A informação foi revelada por Alexandre Santos, presidente da Associação de Motoboys e Mototaxistas de Santa Catarina , em entrevista ao programa Conversas Cruzadas , da CBN Floripa, na última sexta-feira (5). — Eu trabalho 12 horas por dia. Mas tem quem trabalhe 16 horas/dia. Hoje, influencers das plataformas de entrega e transporte estimulam os motociclistas com o ‘faz mil e dorme’, que significa parar de trabalhar somente quando atingir R$ 1 mil — relatou.
Segundo ele, a falta de capacitação coloca jovens em risco. “O exercício da profissão como está tem levado pessoas à morte, à mutilação e a altos custos de internação. Precisamos capacitar esses jovens” , defendeu.
Falta de habilitação e fraudes em aplicativos
Outro problema citado por Santos é a presença de motociclistas sem habilitação regular. Ele afirma que é comum jovens fraudarem documentos para conseguir se cadastrar em aplicativos. Santa Catarina possui hoje uma frota de 1,6 milhão de motos emplacadas, segundo dados da Fenabrave-SC . O segmento de motocicletas é o que mais cresce no estado: até agosto de 2025, foram emplacadas 40.982 unidades, alta de 4,03% em relação ao mesmo período do ano anterior.

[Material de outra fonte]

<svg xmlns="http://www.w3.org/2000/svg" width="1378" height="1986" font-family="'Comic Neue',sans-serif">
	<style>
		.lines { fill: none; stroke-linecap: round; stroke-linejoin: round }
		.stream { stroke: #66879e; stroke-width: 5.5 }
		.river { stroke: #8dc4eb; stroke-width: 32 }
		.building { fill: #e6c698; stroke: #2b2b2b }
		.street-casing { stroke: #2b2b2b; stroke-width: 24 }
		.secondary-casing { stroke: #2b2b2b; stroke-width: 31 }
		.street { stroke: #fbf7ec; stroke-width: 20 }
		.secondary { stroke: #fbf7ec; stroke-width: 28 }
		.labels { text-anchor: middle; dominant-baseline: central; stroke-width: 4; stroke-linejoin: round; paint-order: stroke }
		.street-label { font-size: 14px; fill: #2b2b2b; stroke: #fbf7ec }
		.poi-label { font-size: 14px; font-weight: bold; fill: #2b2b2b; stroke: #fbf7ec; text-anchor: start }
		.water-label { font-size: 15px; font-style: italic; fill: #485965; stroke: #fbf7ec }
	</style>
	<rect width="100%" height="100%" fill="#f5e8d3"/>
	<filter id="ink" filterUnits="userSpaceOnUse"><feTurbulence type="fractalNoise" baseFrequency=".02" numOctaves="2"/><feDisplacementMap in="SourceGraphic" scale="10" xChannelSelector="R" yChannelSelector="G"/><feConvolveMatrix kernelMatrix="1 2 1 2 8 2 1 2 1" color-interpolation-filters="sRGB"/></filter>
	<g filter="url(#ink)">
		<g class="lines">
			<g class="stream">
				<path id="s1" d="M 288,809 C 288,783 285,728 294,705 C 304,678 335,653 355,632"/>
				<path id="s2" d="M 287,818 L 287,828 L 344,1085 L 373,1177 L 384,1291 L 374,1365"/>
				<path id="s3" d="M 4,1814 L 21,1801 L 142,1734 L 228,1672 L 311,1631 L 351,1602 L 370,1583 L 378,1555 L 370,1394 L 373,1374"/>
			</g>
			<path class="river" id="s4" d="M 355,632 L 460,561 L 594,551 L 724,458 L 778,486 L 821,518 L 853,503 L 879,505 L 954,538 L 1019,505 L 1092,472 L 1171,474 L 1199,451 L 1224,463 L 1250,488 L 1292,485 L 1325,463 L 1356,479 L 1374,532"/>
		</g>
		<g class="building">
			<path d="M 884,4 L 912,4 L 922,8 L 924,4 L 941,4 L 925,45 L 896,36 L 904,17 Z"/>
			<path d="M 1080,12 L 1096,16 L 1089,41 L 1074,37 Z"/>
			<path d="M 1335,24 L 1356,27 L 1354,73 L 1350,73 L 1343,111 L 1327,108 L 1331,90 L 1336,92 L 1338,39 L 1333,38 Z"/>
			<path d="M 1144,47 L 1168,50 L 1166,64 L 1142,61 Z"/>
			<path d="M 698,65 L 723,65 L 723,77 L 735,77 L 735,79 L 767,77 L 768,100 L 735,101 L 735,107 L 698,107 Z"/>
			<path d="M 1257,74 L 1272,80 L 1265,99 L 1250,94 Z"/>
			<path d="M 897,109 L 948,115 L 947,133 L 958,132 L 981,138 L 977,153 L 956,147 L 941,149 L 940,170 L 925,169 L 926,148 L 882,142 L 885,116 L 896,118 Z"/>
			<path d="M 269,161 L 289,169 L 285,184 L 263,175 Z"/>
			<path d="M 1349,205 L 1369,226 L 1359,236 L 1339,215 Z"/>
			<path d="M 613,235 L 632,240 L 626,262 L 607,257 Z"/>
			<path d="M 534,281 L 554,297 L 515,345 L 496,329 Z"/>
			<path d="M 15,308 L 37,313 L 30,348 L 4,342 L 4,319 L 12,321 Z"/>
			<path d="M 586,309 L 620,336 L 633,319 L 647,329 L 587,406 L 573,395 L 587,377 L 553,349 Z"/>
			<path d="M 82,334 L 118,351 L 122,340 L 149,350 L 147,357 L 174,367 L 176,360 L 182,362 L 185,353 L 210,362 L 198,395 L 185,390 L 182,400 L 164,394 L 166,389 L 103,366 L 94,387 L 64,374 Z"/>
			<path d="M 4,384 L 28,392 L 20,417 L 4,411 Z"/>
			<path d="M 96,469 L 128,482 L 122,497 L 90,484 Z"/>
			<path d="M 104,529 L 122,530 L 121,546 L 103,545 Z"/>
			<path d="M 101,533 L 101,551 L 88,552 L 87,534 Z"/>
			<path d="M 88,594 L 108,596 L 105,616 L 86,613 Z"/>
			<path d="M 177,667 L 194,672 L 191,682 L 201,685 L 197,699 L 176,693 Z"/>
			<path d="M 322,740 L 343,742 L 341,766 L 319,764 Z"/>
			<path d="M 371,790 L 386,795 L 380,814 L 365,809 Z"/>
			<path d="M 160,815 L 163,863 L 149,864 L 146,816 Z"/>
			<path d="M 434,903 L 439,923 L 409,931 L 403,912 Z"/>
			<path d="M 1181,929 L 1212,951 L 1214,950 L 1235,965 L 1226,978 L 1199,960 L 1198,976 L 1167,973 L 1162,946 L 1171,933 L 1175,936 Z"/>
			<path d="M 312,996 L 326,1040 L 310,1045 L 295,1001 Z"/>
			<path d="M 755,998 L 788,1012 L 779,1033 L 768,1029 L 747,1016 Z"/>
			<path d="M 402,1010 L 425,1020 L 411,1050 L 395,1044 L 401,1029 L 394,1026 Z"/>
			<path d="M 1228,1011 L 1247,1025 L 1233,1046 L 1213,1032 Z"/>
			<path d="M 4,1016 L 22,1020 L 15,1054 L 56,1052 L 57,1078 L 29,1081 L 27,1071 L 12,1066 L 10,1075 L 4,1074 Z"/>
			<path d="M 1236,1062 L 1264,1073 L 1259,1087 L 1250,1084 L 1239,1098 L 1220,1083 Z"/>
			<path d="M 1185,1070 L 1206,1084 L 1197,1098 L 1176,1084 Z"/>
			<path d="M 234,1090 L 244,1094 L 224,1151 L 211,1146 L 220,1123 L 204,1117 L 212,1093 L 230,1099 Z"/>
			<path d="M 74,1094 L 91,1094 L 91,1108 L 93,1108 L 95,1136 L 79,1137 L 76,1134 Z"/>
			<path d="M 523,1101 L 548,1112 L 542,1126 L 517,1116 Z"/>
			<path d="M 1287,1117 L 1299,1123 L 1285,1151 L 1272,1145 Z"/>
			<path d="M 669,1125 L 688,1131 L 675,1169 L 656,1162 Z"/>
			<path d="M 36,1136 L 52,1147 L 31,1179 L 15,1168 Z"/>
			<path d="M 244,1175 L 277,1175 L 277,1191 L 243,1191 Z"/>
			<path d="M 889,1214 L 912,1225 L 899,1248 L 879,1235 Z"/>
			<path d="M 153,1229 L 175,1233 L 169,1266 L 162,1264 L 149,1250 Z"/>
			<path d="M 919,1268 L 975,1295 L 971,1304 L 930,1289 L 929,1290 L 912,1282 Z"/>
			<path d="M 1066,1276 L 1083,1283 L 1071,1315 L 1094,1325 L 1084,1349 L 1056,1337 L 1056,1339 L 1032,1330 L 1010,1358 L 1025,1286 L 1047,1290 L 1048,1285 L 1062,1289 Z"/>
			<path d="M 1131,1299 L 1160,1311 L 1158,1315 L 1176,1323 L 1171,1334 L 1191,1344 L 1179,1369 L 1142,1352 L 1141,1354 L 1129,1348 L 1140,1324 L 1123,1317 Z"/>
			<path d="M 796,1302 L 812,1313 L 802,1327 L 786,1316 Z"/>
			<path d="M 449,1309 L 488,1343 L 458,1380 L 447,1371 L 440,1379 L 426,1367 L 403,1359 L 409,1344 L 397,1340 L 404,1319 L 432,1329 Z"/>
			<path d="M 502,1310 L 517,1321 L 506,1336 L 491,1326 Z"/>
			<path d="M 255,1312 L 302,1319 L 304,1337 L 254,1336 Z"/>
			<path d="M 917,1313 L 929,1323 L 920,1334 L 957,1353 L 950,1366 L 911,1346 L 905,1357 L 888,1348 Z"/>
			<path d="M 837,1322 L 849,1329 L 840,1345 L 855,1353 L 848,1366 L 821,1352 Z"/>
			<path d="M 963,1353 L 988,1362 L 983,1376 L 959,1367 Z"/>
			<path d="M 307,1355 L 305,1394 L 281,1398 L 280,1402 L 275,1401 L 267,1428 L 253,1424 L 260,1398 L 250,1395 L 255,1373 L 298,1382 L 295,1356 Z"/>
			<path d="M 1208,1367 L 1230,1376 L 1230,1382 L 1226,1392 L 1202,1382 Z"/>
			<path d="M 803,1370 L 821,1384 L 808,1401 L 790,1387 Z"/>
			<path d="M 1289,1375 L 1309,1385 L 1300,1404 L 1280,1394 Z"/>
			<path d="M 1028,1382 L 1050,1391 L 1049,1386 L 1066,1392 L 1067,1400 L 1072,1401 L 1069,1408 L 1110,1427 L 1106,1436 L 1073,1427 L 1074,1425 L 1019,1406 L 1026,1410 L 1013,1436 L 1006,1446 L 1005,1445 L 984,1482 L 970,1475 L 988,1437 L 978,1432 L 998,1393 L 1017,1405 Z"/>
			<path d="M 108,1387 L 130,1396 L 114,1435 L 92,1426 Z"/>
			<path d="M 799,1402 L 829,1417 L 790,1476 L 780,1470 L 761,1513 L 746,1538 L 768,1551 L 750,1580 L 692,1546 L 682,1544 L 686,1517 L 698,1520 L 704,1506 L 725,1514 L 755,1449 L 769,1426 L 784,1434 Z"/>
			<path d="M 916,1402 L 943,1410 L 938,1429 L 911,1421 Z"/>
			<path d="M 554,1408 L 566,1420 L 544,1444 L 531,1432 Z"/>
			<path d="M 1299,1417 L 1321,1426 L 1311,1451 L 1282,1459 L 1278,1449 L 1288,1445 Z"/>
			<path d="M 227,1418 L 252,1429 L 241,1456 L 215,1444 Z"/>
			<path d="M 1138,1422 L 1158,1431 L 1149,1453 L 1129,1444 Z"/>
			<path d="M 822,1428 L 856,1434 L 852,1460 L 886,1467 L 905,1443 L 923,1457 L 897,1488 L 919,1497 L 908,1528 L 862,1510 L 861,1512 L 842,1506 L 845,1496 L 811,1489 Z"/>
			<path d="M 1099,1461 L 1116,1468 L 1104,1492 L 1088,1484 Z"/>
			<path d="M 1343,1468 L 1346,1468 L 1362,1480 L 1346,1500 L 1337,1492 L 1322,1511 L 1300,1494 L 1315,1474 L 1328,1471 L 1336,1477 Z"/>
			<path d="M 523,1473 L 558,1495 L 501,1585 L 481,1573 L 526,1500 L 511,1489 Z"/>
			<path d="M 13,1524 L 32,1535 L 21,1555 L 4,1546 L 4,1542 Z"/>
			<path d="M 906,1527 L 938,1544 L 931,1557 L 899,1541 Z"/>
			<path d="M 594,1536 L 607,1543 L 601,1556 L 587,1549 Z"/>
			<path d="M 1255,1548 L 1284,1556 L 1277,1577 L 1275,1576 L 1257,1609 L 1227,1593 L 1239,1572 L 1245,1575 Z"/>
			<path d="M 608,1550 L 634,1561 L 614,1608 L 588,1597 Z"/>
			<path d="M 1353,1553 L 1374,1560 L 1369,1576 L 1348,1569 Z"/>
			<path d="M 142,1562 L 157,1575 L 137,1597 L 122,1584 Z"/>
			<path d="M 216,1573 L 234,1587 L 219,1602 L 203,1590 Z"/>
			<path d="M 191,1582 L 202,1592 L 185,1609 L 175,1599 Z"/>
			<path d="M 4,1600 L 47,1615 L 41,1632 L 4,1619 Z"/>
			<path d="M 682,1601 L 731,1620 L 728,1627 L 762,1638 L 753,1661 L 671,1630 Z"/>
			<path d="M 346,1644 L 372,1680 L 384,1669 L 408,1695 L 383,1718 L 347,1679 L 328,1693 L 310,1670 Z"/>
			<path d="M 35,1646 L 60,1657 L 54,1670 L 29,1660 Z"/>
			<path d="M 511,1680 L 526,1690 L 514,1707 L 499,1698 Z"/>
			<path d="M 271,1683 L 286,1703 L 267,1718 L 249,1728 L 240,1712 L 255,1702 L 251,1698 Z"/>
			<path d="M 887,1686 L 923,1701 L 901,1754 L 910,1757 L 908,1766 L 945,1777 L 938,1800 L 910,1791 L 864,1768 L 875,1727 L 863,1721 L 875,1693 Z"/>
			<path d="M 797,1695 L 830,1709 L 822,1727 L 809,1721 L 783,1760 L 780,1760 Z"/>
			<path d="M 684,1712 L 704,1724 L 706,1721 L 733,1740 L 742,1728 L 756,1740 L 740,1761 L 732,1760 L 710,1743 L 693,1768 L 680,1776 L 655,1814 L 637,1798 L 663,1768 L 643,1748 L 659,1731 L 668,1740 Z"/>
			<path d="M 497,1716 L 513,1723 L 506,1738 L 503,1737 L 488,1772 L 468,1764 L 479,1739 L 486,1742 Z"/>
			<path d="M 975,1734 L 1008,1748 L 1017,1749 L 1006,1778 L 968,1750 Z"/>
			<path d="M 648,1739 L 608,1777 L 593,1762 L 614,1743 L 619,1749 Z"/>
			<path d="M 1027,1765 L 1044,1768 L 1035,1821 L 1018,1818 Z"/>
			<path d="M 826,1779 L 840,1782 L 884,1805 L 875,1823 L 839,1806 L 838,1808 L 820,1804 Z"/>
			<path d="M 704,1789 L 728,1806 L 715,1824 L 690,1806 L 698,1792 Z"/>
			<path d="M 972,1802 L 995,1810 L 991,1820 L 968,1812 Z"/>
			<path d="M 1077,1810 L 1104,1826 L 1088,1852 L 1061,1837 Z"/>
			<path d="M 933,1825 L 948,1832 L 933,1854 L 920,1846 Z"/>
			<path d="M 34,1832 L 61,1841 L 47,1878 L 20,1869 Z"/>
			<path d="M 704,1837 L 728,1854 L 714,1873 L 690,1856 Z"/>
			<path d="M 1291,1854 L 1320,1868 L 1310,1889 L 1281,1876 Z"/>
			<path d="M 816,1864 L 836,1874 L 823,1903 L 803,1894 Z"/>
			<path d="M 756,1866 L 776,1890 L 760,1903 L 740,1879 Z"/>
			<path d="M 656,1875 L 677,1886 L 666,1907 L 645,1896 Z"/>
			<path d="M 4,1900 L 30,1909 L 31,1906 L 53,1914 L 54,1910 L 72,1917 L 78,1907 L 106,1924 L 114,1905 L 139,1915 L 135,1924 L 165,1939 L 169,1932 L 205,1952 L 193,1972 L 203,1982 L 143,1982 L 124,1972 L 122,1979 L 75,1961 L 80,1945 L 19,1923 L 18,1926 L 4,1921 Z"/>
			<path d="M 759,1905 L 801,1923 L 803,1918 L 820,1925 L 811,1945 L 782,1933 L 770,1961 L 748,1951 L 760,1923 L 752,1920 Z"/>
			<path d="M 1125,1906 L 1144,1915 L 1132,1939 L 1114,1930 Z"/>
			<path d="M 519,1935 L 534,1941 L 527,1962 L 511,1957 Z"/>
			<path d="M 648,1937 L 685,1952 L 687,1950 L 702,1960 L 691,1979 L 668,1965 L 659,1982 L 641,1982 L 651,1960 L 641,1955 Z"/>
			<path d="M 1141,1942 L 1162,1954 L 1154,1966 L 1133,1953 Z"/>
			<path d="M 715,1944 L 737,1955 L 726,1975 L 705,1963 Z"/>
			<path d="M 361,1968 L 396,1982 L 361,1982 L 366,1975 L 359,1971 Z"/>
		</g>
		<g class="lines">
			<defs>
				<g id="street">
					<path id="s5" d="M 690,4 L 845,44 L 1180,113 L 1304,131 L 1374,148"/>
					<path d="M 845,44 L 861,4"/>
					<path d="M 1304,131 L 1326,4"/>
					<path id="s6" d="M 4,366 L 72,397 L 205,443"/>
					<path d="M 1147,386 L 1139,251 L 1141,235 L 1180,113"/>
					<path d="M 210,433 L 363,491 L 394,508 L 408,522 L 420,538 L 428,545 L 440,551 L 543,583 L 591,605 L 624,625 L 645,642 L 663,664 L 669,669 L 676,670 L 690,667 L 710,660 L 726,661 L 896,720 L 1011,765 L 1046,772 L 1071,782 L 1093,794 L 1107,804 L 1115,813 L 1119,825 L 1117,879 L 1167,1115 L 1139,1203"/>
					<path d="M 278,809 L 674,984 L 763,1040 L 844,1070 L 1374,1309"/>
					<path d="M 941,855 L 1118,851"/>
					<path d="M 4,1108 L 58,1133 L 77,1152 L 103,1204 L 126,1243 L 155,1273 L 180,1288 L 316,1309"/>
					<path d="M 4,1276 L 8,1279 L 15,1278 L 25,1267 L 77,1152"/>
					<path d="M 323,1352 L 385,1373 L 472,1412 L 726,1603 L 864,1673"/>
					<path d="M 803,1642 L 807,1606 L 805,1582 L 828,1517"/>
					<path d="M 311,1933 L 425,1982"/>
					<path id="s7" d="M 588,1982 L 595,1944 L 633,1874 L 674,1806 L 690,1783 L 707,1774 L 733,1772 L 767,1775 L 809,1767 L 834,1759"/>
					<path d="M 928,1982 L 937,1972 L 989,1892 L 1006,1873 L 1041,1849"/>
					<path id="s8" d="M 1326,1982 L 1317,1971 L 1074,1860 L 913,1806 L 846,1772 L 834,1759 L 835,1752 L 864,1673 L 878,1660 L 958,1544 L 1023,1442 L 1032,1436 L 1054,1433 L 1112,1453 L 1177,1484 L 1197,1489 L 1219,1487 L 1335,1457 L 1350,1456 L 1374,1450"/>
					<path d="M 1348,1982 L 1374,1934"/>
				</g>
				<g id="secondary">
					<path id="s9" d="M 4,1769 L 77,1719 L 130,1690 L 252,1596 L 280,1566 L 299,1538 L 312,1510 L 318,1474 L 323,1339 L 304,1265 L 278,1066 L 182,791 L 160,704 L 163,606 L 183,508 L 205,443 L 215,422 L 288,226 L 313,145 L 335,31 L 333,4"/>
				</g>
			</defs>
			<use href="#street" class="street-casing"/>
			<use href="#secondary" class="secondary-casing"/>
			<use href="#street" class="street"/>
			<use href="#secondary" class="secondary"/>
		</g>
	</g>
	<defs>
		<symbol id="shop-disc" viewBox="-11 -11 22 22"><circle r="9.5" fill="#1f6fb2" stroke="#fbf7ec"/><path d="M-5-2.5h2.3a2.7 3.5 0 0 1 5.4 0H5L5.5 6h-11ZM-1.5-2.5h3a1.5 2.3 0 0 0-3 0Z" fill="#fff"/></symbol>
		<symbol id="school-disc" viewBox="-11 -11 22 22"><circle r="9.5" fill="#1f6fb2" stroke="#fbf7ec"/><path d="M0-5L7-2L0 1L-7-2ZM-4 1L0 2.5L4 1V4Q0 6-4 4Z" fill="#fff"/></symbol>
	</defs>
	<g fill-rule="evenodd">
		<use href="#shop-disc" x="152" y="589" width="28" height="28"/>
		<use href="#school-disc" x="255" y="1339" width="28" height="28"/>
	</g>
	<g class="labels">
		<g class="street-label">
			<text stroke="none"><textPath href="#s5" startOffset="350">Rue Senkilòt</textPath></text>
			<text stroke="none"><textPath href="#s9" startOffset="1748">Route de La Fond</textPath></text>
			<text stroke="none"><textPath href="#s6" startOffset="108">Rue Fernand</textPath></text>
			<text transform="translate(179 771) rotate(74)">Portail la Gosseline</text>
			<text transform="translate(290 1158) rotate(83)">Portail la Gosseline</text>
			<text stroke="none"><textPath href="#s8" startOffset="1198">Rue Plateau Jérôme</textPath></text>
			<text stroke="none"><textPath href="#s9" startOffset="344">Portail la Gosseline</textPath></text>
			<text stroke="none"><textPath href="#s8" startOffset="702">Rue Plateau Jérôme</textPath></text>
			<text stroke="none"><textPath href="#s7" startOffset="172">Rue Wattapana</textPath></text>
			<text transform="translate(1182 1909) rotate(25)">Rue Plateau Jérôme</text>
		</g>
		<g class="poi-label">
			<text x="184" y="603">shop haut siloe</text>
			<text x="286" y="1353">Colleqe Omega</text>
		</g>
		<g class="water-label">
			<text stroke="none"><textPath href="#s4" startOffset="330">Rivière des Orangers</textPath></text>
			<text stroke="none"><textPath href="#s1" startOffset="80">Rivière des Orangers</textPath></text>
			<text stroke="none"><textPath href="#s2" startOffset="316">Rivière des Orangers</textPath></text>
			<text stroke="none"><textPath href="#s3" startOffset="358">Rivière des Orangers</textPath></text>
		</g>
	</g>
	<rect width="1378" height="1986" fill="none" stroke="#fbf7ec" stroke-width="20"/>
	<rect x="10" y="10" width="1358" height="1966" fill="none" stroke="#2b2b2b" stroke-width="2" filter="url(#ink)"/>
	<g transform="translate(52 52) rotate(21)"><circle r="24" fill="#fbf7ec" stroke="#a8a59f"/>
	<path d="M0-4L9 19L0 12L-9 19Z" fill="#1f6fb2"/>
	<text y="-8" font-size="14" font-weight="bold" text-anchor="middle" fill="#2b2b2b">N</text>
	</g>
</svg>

O impacto no sistema de saúde
O aumento das motocicletas nas ruas tem reflexos diretos na saúde pública. O ortopedista Marcelo Ostrowski, do Hospital Regional de São José (HRSJ) , alerta para uma “catástrofe” envolvendo acidentes com motos. — O HRSJ atende por ano 50 mil pacientes na emergência com ortopedia. De 30 a 40% são traumatismos agudos ou sequenciais, e a grande maioria envolvendo motos. São 3.700 cirurgias por ano, sendo 30% diretamente ligadas a acidentes de motocicleta. No geral, são jovens, em idade produtiva, que acabam mutilados, além da gravidade do custo social — explicou.
A posição das empresas
Procurada, a Associação Brasileira de Mobilidade e Tecnologia (Amobitec) , que reúne empresas como iFood , Uber , 99 , Amazon e Zé Delivery , informou em nota que as plataformas adotam medidas de segurança adicionais, incluindo checagem de documentos, exigência de CNH válida, sistemas de verificação de identidade por selfies e seguros contra acidentes pessoais.
A entidade reforçou que a comercialização e o uso de contas falsas são proibidos e que há mecanismos para coibir fraudes. Também destacou a importância de políticas públicas de trânsito para reduzir acidentes. Como exemplo, citou Fortaleza (CE), onde, mesmo com o aumento de 46% da frota de motos entre 2014 e 2023, houve queda de 41,8% nas mortes, resultado de fiscalização e redução de velocidade.
Panorama nacional
Dados da Secretaria Nacional de Trânsito (Senatran) mostram que o Brasil tem 34,2 milhões de motocicletas, motonetas e ciclomotores em circulação. Desse total, 53,8% dos condutores não possuem habilitação regular — cerca de 17,5 milhões de pessoas.